9/4/12

S2 adalah sebuah pilihan


Suatu sore, alat komunikasi berbentuk kontak milikku berbunyi singkat. Dengan warna merah yang berkedip diujung kanan bagian atas, kuraih alat tersebut. Ternyata seorang teman lama meng-invite-ku. Entah darimana ia peroleh kontakku, invitation itu pun dilanjutkan dengan pertanyaan. Dia adalah kakak kelasku semasa SMU. Selain cerdas secara akademik, aku mengenalnya sebagai sosok yang bijak, dewasa dan pemikirannya yang sering membuatku tercekak. Dia kerap memiliki perspektif tersendiri menanggapi hal dalam hidup.


Seperti biasa, percakapan dimulai dengan hal yang standard (re: tanya kabar). Jawabannya pun tidak kalah standard “baik, lo apa kabar?”. Dari kabar, percakapan berlanjut ke hal-hal berbau kuliah. Ternyata dia sudah berhasil menamatkan kuliahnya di jurusan teknik elektro dengan nilai memuaskan. Hal itu terbukti dengan masa menganggur yang tidak pernah dia alami karena langsung dikontrak kerja selama lima tahun mendatang di salah satu perusahaan ternama.


Iseng, aku pun menanyakan pengalamannya menjadi seorang asisten dosen dulu. Dia menjawab berikut pertanyaan balik apakah aku minat mengikuti jejaknya. Mulailah dia memberikan wejangan-wejangan berdasarkan pengalamannya dulu.

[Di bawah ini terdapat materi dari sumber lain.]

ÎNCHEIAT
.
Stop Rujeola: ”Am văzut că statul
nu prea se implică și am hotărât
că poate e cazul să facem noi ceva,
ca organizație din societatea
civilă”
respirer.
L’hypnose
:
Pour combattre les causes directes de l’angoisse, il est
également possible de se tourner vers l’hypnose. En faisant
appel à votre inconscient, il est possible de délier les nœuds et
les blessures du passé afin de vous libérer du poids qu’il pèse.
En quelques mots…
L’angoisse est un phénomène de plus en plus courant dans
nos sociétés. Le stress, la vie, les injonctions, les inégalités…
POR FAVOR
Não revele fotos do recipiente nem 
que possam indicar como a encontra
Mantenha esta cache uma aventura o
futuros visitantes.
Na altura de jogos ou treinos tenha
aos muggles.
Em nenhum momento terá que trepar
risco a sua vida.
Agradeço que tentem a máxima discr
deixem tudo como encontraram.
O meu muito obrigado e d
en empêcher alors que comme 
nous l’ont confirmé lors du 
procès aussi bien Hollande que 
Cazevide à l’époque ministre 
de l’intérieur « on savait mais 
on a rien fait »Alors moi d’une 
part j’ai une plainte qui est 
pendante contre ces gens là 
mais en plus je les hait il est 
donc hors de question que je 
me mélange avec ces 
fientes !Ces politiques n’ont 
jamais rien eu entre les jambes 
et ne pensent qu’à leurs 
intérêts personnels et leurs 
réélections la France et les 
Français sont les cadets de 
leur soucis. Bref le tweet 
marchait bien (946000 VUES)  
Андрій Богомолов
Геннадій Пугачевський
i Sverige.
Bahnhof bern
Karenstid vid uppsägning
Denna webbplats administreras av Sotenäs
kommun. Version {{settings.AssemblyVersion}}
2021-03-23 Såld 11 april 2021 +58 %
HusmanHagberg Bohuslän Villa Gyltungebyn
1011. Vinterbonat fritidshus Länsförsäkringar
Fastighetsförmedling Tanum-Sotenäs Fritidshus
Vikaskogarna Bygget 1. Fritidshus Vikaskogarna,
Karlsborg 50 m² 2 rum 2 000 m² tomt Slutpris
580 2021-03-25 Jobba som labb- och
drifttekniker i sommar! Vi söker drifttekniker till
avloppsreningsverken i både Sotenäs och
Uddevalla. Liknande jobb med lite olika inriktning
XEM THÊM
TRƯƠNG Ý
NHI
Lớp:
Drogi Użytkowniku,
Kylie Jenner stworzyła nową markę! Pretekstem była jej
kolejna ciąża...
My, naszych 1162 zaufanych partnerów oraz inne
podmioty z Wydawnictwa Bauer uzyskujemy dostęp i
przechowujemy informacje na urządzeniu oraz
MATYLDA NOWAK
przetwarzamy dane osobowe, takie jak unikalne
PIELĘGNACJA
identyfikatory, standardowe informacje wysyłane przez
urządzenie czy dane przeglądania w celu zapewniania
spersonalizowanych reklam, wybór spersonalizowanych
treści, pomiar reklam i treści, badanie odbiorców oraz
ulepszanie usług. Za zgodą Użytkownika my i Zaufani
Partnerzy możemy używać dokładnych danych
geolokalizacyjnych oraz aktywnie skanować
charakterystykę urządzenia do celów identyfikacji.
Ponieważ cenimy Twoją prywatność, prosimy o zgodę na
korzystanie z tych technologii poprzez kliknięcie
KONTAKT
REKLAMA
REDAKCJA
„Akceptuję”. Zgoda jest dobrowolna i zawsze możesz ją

Satu hal yang menarik, dia sempat menyatakan bahwa menjadi asisiten dosen memperlebar jalan memperoleh beasiswa S2 baik dalam maupun luar negeri. “Kalo kerja lo bagus, lo bakal dipromosiin untuk dapet beasiswa S2” jelasnya. Sontak aku antusias mendengarnya walau aku tahu itu semua tergantung dosen dan kampus. Prasangka buruk sempat menghantui pikiranku, tentang dia yang tidak melanjutkan S2. Apakah kerjanya tidak bagus sehingga tidak memperoleh promosi untuk beasiswa S2. Daripada terus berprasangka buruk, ku beranikan diri untuk bertanya. Dan jawabannya membuatku lebih antusias dari sebelumnya.


Ternyata dia mendapat tawaran untuk menlajutkan S2 ke prancis. Kalau saja iya mengiyakan, maka pihak kampus akan membantu mengurus segala sesuatunya untuk berangkat. Sontak aku terperangah mendengarnya. Itu mimpi banyak mahasiswa dan ia melepaskannya. Sayang beribu sayang, dia terlanjur menandatangani kontrak kerja selama lima tahun mendatang. Dengan melewati pertimbangan yang panjang ia memutuskan untuk tetap mendedikasikan diri seperti apa yang tercantum dalam kontrak yang telah dihiasi oleh tandatangannya itu. Entah alibi atau pembelaan diri atau bahkan usaha menghibur diri, atau memang murni passion dalam hati, dia berkata “S2 itu pilihan, antara melanjutkan belajar atau langsung terjun ke dunia kerja”. Menurutnya diantara kedua pilihan tersebut akhirnya akan sama, yaitu mengabdikan diri sebagai engineer di dunia kerja untuk kemajuan dan perubahan Indonesia.


Sejujurnya hati saya masih sedikit tidak terima. Menurut saya lanjut S2 adalah pilihan yang terbaik karena dengan begitu akan semakin banyak ilmu yang ia peroleh dan dapat diterapkan saat mengabdi untuk Indonesia sepulangnya nanti. Tapi apapun alasan dia mengatakan tersebut (alibi/pembelaan/menghibur diri/passion), saya sangat menghargai keputusannya. Cara pandangnya justru membuat saya kagum tentang bagaimana dia menanggapi kesempatan yang datang terlambat, menanggapi kesempatan yang tertunda. Tergambar keikhlasan dan rasa bersyukur atas kontrak yang terlanjur mengikatnya. Terbaca keteguhan hatinya atas ketidakmampuan menanggung konsekuensi ataupun denda apabilan membatalkan kontrak.


Semangat kawan. Mengabdilah sebaik-baiknya. Percaya bahwa apabila tuhan menghendaki kesempatan itu akan terbuka kembali entah bagaimana caranya, biarlah tangan tuhan yang mengatur. Pengalamanmu ini akan menjadi bekal bagiku apabila mimpi S2 ku pun tertunda. S2 adalah sebuah pilihan, saat kesempatan itu belum berada dalam genggaman ada banyak pilihan yang dapat kita pilih dan lakukan. Sejatinya semua akan berakhir satu, pengabdian untuk Indonesiaku.